We thank the reviewer for their comments.

Reviewer 4 Report

There are some minor comments. 

It would be better to describe what are new in this manuscript compared to previous review articels about surgical management of retroperitoneal sarcomas.

It would be better to add a determination of resection (patient selection) for surgical management.

Please modify the references according to the format of the Journal.

 

Author Response

We thank the reviewer for their comments.
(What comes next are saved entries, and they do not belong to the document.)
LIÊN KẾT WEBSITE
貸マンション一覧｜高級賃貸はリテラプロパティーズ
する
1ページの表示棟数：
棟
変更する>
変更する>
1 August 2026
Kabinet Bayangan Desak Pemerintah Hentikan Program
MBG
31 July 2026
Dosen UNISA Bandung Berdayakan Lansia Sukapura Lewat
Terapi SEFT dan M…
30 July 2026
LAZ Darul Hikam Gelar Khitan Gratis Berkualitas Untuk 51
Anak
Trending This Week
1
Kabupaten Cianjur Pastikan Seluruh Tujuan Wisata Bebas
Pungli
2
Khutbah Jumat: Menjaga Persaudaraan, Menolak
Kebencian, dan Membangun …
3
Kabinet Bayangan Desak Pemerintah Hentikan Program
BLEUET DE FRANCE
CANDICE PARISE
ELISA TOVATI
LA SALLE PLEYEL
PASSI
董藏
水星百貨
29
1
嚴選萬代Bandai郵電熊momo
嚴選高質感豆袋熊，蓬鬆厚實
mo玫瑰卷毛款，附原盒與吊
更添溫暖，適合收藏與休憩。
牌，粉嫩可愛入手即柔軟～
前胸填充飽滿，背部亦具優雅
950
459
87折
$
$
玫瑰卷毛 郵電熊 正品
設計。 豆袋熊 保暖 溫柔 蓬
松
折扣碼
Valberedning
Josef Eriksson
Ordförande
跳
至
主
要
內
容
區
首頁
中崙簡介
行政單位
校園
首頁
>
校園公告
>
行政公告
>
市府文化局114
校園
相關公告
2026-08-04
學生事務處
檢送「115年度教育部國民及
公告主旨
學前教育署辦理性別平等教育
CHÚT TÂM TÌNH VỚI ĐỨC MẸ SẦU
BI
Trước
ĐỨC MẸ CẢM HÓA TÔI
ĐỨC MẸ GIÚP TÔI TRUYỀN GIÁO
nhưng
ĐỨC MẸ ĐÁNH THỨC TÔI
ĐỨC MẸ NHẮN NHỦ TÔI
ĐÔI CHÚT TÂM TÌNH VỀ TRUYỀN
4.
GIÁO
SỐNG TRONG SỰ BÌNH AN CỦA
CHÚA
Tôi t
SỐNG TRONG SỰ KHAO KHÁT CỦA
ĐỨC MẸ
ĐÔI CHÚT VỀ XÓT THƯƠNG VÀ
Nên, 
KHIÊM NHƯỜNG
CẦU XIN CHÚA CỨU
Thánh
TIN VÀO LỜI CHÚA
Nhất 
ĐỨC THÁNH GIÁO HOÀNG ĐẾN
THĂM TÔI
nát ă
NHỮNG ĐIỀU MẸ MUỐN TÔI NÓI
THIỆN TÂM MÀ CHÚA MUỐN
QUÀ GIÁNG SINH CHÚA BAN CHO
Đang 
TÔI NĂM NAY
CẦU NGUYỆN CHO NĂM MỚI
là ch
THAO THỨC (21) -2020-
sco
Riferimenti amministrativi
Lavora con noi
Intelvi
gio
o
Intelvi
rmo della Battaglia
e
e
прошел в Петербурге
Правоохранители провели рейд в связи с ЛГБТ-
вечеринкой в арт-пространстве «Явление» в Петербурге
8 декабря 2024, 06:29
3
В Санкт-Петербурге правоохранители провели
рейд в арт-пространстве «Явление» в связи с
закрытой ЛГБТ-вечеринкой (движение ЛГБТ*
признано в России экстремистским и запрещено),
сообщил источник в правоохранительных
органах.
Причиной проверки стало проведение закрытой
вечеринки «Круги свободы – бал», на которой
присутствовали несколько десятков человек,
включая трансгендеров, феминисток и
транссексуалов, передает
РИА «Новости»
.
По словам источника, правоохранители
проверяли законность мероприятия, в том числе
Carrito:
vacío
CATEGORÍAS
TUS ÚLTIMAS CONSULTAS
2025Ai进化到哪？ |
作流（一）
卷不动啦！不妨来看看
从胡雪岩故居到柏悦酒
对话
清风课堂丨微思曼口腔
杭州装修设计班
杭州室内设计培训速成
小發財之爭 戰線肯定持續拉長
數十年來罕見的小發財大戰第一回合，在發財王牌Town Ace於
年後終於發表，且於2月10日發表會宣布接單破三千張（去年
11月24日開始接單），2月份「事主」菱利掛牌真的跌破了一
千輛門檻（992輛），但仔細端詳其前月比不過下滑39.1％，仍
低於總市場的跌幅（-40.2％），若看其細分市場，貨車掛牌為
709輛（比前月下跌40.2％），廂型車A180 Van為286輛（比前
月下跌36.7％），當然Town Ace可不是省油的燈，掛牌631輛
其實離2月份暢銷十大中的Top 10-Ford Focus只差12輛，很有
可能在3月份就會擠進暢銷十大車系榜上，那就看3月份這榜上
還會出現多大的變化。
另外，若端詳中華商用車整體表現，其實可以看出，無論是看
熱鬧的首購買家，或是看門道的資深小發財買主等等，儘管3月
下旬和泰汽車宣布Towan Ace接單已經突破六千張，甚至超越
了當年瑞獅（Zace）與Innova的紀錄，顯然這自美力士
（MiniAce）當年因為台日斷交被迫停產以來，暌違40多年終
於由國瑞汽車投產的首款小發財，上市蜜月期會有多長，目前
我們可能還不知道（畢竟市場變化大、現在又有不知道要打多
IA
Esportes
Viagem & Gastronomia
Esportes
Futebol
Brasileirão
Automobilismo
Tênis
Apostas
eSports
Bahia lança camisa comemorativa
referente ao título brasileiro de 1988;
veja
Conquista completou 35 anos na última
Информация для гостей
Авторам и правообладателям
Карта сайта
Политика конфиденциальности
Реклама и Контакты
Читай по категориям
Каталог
We agree highlighting what sets this review apart is beneficial for the manuscript. We have added a sentence to the end of the introduction to discuss what is unique to this review on lines 41-44.

We agree that determination of resection is a critical topic of discussion. Given that patient selection in RPS is so closely tied to achieving an R0 resection, we elected to discuss selection within the context of surgical approach.

The references have been modified according the format of the journal.